* [Task set]
A - Please copy the stretch of the IIM Calcutta text from "IIM Calcutta has" through "offer exchange programmes.", word for word.
B - Write what comes next in the text about IIM Calcutta's exchange programmes and events, starting after its last sentence.

* [Page excerpt]
BEGIN

Student Exchange Programmes

IIM Calcutta has an extensive network of partner B-schools worldwide through which it conducts student exchange programmes. For the Post Graduate Programme, the student exchange programme (STEP) is usually held in the fifth term, between August–September and December. Every year during this period, more than a hundred students from IIM Calcutta leave for foreign institutes, and an equivalent number from various B-schools arrive in IIM Calcutta to spend the term there. Other academic programmes of IIM-C also offer exchange programmes.

Joka Times

Joka Times is the student-run online campus magazine-journal of IIM Calcutta. It serves as a one-stop site for the latest events, news and updates on IIM Calcutta, and showcases the student-life at IIM-C. Joka Times also hosts a forum, through which students applying for courses at IIM Calcutta are guided by existing students at the institute.

Events

Intaglio

Intaglio is the annual international Business school summit hosted by Indian Institute of Management Calcutta. The flagship event of IIM-C, it was started in 1992 as the National Business School Meet (NBSM), and is widely acknowledged to be the biggest B-school meet in India. Intaglio, usually held over a 3-day weekend in January, serves as a platform facilitating the interaction of eminent personalities from the industry, academia, media and government, holding conferences, workshops and seminars by experts in different fields on a wide range of topics. Intaglio also includes a large number of competitive and non-competitive events for B-school students, which attract participation from world-renowned institutions from around the world, like Asian Institute of Technology, Australian Graduate School of Management, CEIBS, ESCP Europe, Harvard Business School, other IIMs, London Business School, MIT Sloan, National University of Singapore, University of Toronto and the Wharton School. As a mark of its superior quality of events and processes, Intaglio in 2007 became the first event of its kind in India to achieve the ISO 9001:2000 certification from the International Organization for Standardization. In 2010, Intaglio got the distinction of being the first carbon-neutral B-school event in India.

The major regular events at Intaglio include:
 Olympus – the greatest leadership hunt: The flagship event of Intaglio in its recent editions, Olympus is a business leadership competition in which a single representative each from a few top B-schools compete against one another.
 Wizards Of Biz – the boardroom battle: A business simulation game.
 The Great Innovation Challenge: A competition that tests the business innovation and creative skills of participants.

END

* [Information given]

BEGIN

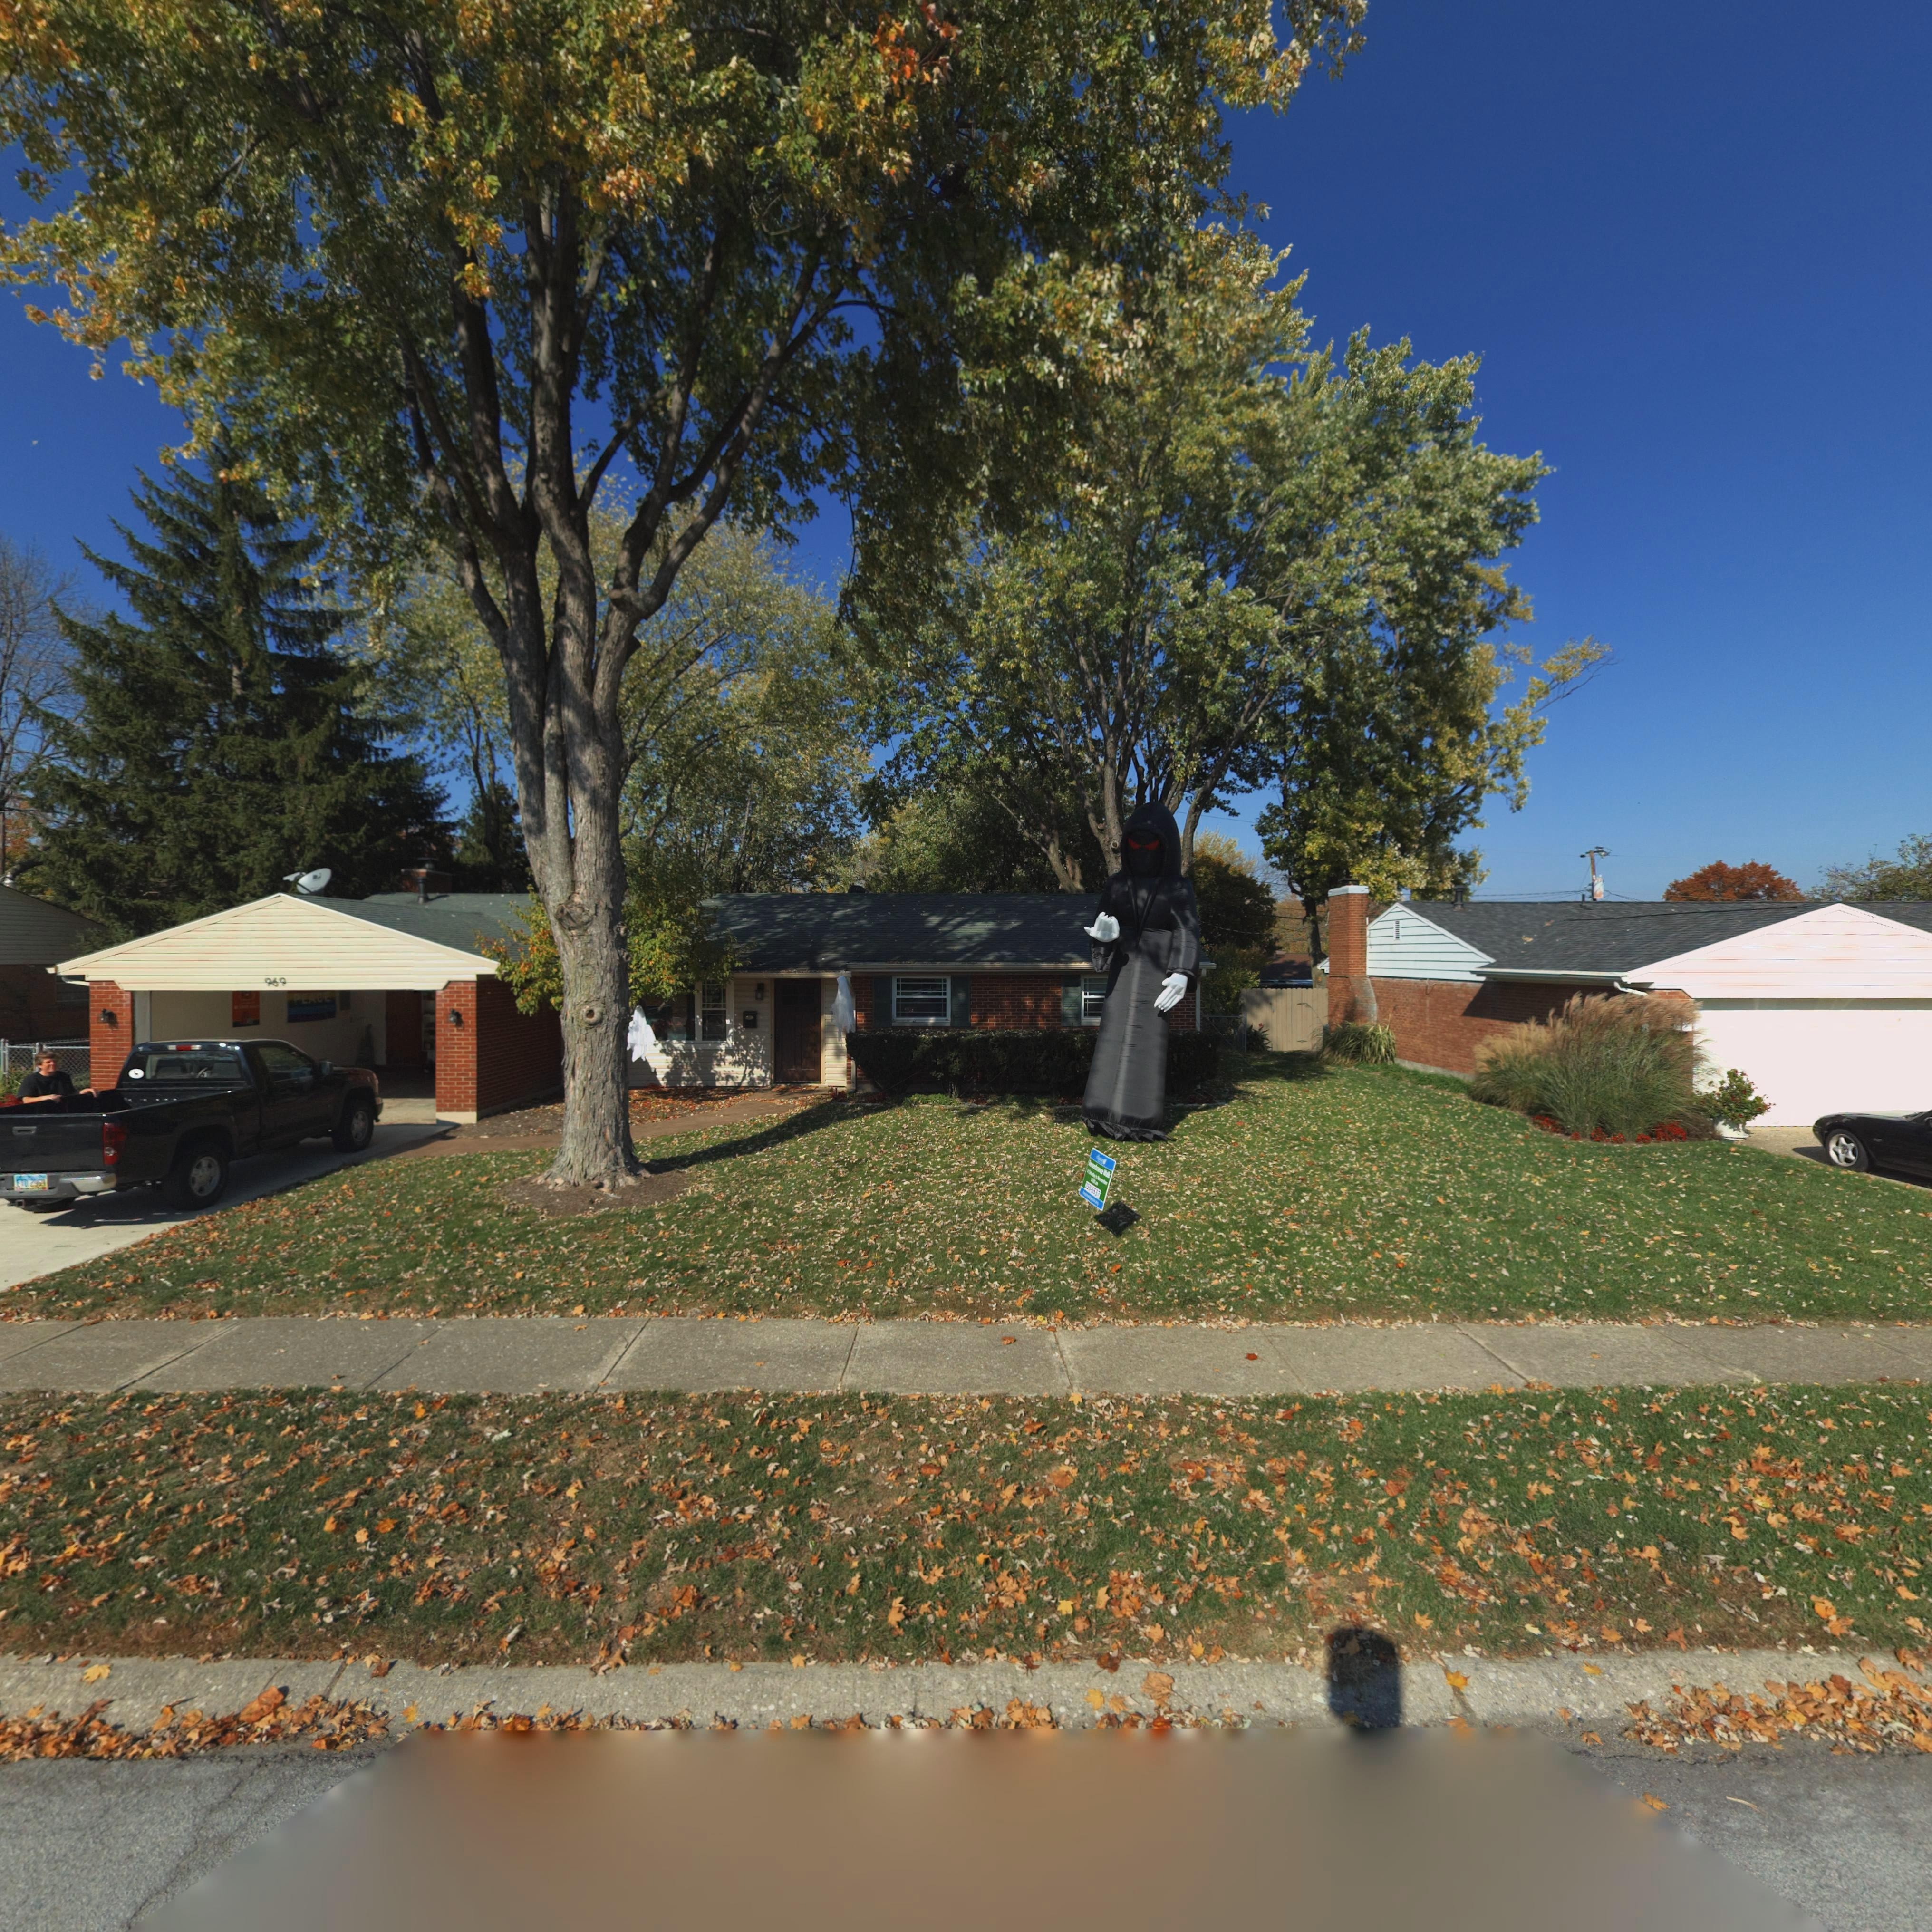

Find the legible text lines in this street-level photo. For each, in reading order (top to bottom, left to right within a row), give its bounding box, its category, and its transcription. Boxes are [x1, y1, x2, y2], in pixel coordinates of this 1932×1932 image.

[263, 976, 288, 988] StreetNumber: 969
[292, 990, 333, 1007] None: PEACE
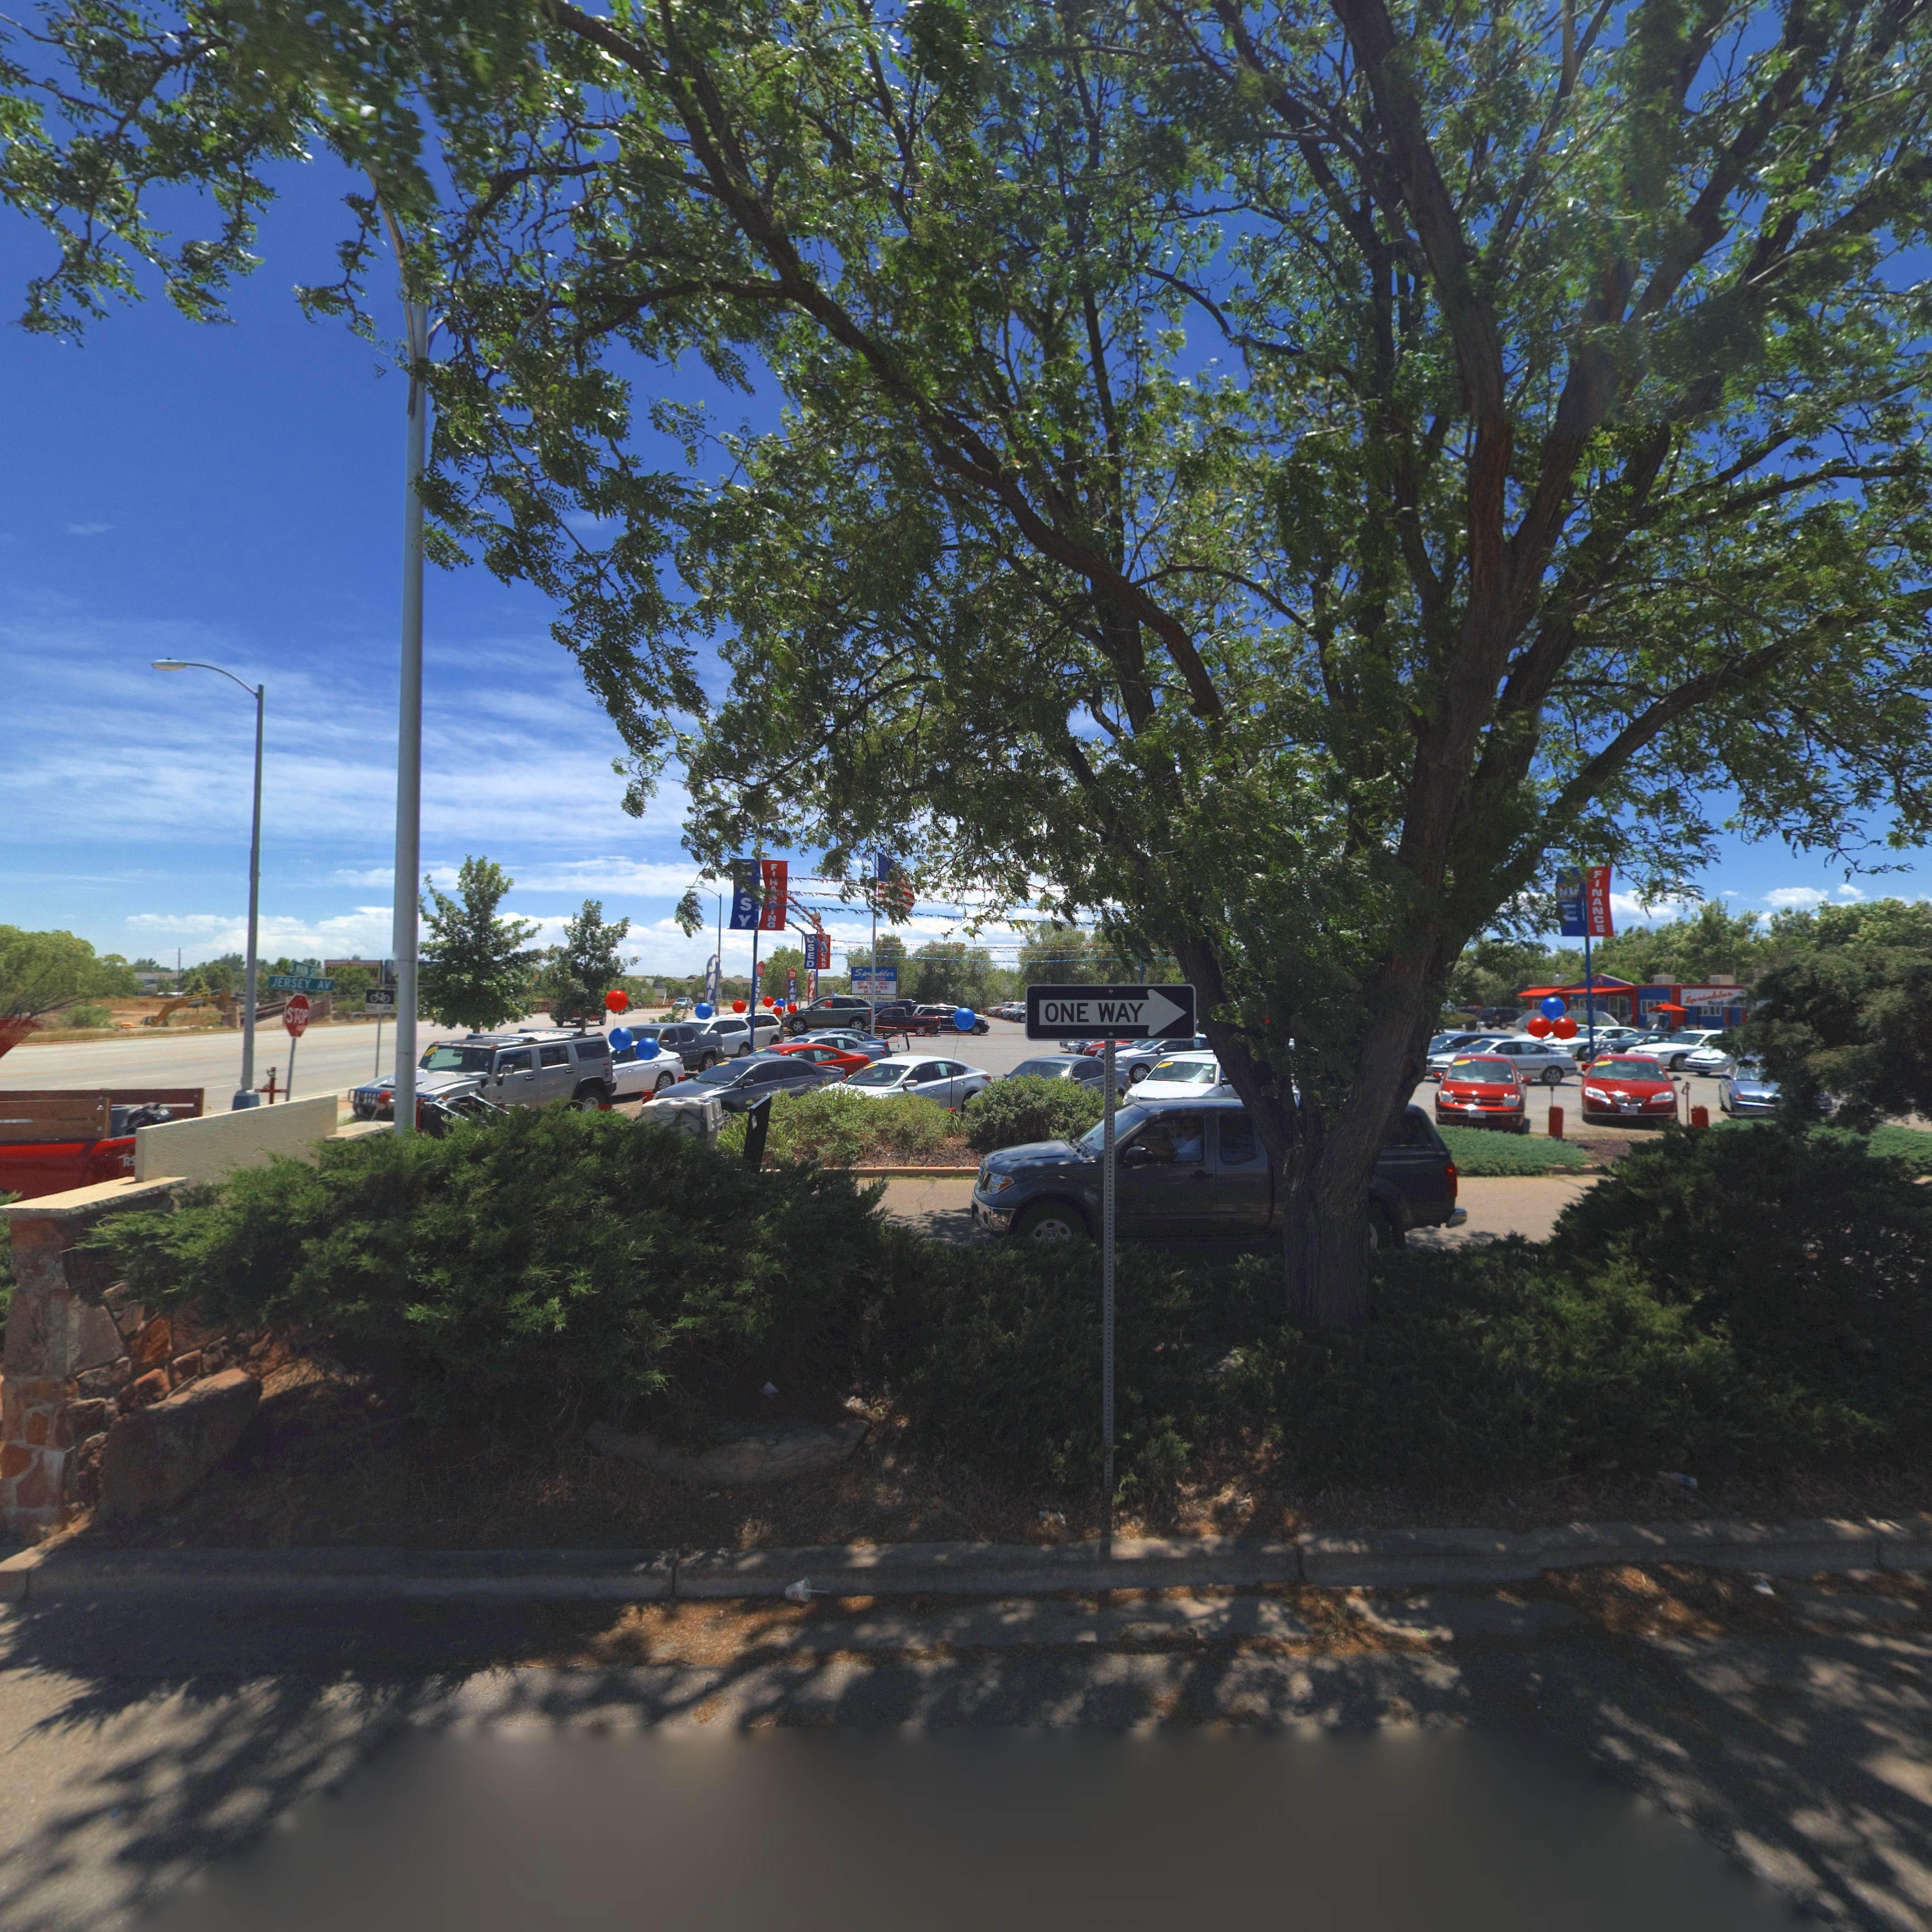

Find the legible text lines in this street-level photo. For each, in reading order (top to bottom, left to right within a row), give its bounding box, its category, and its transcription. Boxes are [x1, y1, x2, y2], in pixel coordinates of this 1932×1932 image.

[289, 961, 317, 977] StreetName: S *** S*
[852, 968, 894, 978] BusinessName: Spr**kler
[270, 976, 332, 990] StreetName: JERSEY AV
[1685, 994, 1698, 1005] BusinessName: Sp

END

* [Set of answers]
A -
IIM Calcutta has an extensive network of partner B-schools worldwide through which it conducts student exchange programmes. For the Post Graduate Programme, the student exchange programme (STEP) is usually held in the fifth term, between August–September and December. Every year during this period, more than a hundred students from IIM Calcutta leave for foreign institutes, and an equivalent number from various B-schools arrive in IIM Calcutta to spend the term there. Other academic programmes of IIM-C also offer exchange programmes.

B -
 Consulting Knights: Co-sponsored by a Management consulting firm, this event exposes participants to real-life business situations, testing their consulting skills.

Carpe Diem

Carpe Diem is the annual cultural fest organised by the students of IIM Calcutta. It's usually held over a 3-day weekend in February and attracts participation from colleges and schools across India. It is the largest B-School Cultural Fest in Eastern India. In 2013, it had over 12,000 participants from 100+ colleges.

The major regular events at Carpe Diem are:
 Armageddon: Amateur Rock music competition.
 Symphony: Musical concert.
 Razzmatazz: Fashion show.
 Euphoria: Dance competition.

Lattice

Lattice is the annual business symposium organized by the MBAEx (formerly PGPEX) students of IIM Calcutta. It is a platform that facilitates interaction of students of IIM Calcutta with leaders of Indian society and industry. Lattice is usually held in October. It attracts guests from different spheres of Indian industry, society, IIM Calcutta alumnus, and students from different business schools. The event was started in year 2010.

7 Lakes Fest

7 Lakes Fest is the inaugural college fest to be held in December 2020 combining the legacy of 28 years of Intaglio (Business Summit), Carpe Diem (Cultural Fest), and 7 Lakes Run (Sports). Spread over three days, 7 Lakes Fest is the most prominent college fest of the Indian Institute of Management, Calcutta. It provides a platform for participants from Indian institutes to come together and showcase their talent in business skills, music, dance, quizzing, sports, creativity, theatre, and literary events.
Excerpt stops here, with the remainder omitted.